Today is 11 September, a day that will go down in history in the US version 9/11, when 20 years ago the most audacious terror attacks took place in the US.
The effects are still being felt. If you have to take your shoes off in an airport security line, that is an after-effect of 9/11. The scenes from Kabul airport in recent weeks are a direct result of the invasion of Afghanistan by the ‘coalition’ of the willing, and the return of the Taliban 20 years after they were first routed.
Such an attack had never been seen before. Terrorists hijacked four airliners, and ploughed three of them into buildings – two at the Twin Towers of the World Trade Center in New York City, and one into the Pentagon in Washington DC.
The fourth plane was brought down by its passengers in a field in Pennsylvania, preventing another attack but killing them all.
The US responded by invading Afghanistan, which was accused of harbouring Osama Bin Laden, the man who inspired the attacks. US President George W. Bush then followed up by invading Iraq for unrelated reasons. In both cases he managed to put together a coalition of partner nations.
Bin Laden was finally tracked down by US Special Forces with the help of Pakistani intelligence, and killed in his compound in Pakistan in 2011.
At present in Paris, a mega-trial is taking place of the surviving perpetrators of the mass attack in the French capital in November 2015, no doubt inspired in part by 9/11. Six months later Brussels was the target of attacks at the airport and the metro, also carried out by so-called suicide bombers.
Since then until the start of this month, we have lived with the presence of armed military on the streets of the capital, so that few people even bother any more. It is nonetheless a remarkable adaptation of our daily lives.

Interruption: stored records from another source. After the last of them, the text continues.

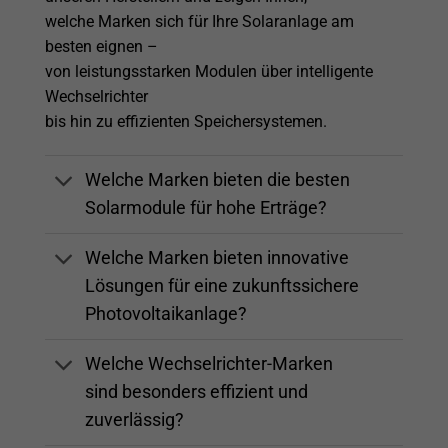
welche Marken sich für Ihre Solaranlage am
besten eignen –
von leistungsstarken Modulen über intelligente
Wechselrichter
bis hin zu effizienten Speichersystemen.
Welche Marken bieten die besten
Solarmodule für hohe Erträge?
Welche Marken bieten innovative
Lösungen für eine zukunftssichere
Photovoltaikanlage?
Welche Wechselrichter-Marken
sind besonders effizient und
zuverlässig?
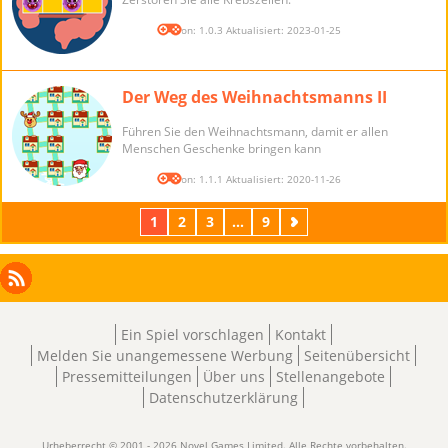
Version: 1.0.3 Aktualisiert: 2023-01-25
Der Weg des Weihnachtsmanns II
Führen Sie den Weihnachtsmann, damit er allen
Menschen Geschenke bringen kann
Version: 1.1.1 Aktualisiert: 2020-11-26
1
2
3
...
9
Weiter
Facebook
Instagram
X
RSS
LinkedIn
Ein Spiel vorschlagen
Kontakt
Melden Sie unangemessene Werbung
Seitenübersicht
Pressemitteilungen
Über uns
Stellenangebote
Datenschutzerklärung
Urheberrecht © 2001 - 2026 Novel Games Limited. Alle Rechte vorbehalten.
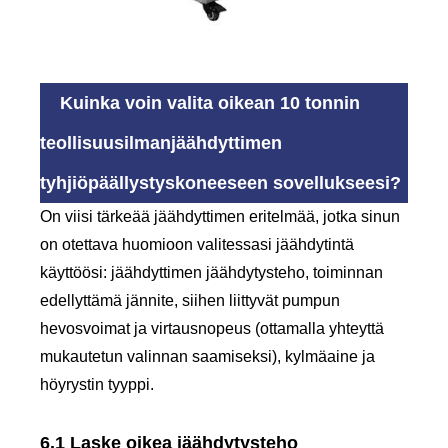
Kuinka voin valita oikean 10 tonnin
teollisuusilmanjäähdyttimen
tyhjiöpäällystyskoneeseen sovellukseesi?
On viisi tärkeää jäähdyttimen eritelmää, jotka sinun
on otettava huomioon valitessasi jäähdytintä
käyttöösi: jäähdyttimen jäähdytysteho, toiminnan
edellyttämä jännite, siihen liittyvät pumpun
hevosvoimat ja virtausnopeus (ottamalla yhteyttä
mukautetun valinnan saamiseksi), kylmäaine ja
höyrystin tyyppi.
6.1 Laske oikea jäähdytysteho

Human rights organisations have not failed to point out that the various security laws introduced since 2015 are contrary to human rights principles. One example: the time when a person can be detained before being brought before a court was extended from 24 to 48 hours – a full 100% increase.

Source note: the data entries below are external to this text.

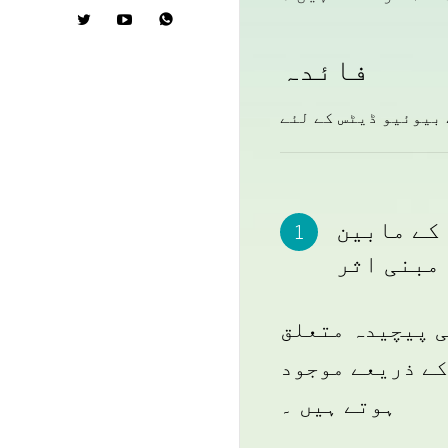

فائدہ
 بیوئیو ڈیٹس کے لئے
کے مابین
مبنی اثر
ی پیچیدہ متعلق
کے ذریعے موجود
ہوتے ہیں ۔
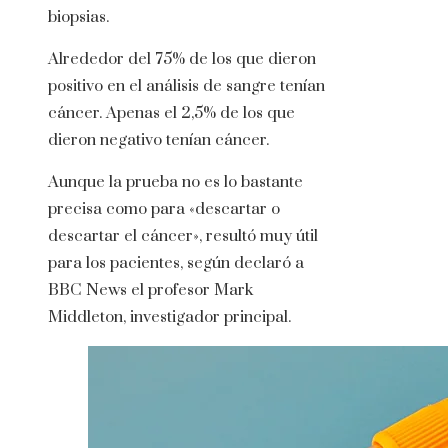
biopsias.
Alrededor del 75% de los que dieron
positivo en el análisis de sangre tenían
cáncer. Apenas el 2,5% de los que
dieron negativo tenían cáncer.
Aunque la prueba no es lo bastante
precisa como para «descartar o
descartar el cáncer», resultó muy útil
para los pacientes, según declaró a
BBC News el profesor Mark
Middleton, investigador principal.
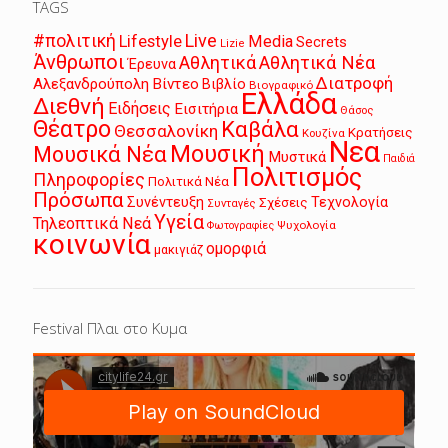
TAGS
Live
#πολιτική
Lifestyle
Media
Secrets
Lizie
Άνθρωποι
Αθλητικά
Αθλητικά Νέα
Έρευνα
Διατροφή
Αλεξανδρούπολη
Βίντεο
Βιβλίο
Βιογραφικό
Ελλάδα
Διεθνή
Ειδήσεις
Εισιτήρια
Θάσος
Θέατρο
Καβάλα
Θεσσαλονίκη
Κρατήσεις
Κουζίνα
Νεα
Μουσική
Μουσικά Νέα
Μυστικά
Παιδιά
Πολιτισμός
Πληροφορίες
Πολιτικά Νέα
Πρόσωπα
Συνέντευξη
Τεχνολογία
Σχέσεις
Συνταγές
Υγεία
Τηλεοπτικά Νεά
Ψυχολογία
Φωτογραφίες
κοινωνία
ομορφιά
μακιγιάζ
Festival Πλαι στο Κυμα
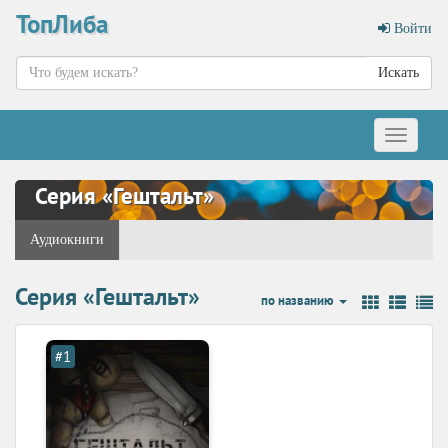
ТопЛиба
Войти
Искать
Меню
Серия «Гештальт»
Аудиокниги
Серия «Гештальт»
по названию
#1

At the same time, the apparatus of the security state has grown like mushrooms – largely in the dark.
“Even before September 11, there was an increase in the use of surveillance technology, but every time there are terrorist attacks, we see that evolution is stimulated,” Rosamunde Van Brakel, criminologist specialising in privacy and surveillance at the VUB, told Le Vif.
“Politicians then have a good reason to convince the population that the introduction of this type of technology is necessary, as a means of lobbying to change the legislation."
VRT conflict journalist Rudi Vranckx sums up the situation now, 20 years later.
In the meantime, the US attacks have inspired smaller attacks in Paris, London, Brussels, Manchester, Madrid. There have also been attacks by so-called lone wolves, who he says are inspired by the darkweb and a network of extremists who pass under the radar of security cameras and military on the streets.
“Those attacks sow a lot of anxiety and terror,” he points out. “The West has carried out a war on terror for 20 years with military means. But that digital caliphate on the internet – the darkweb – still exists. As long as the message of hate can continue to be spread in that way, the war will never be completely won.”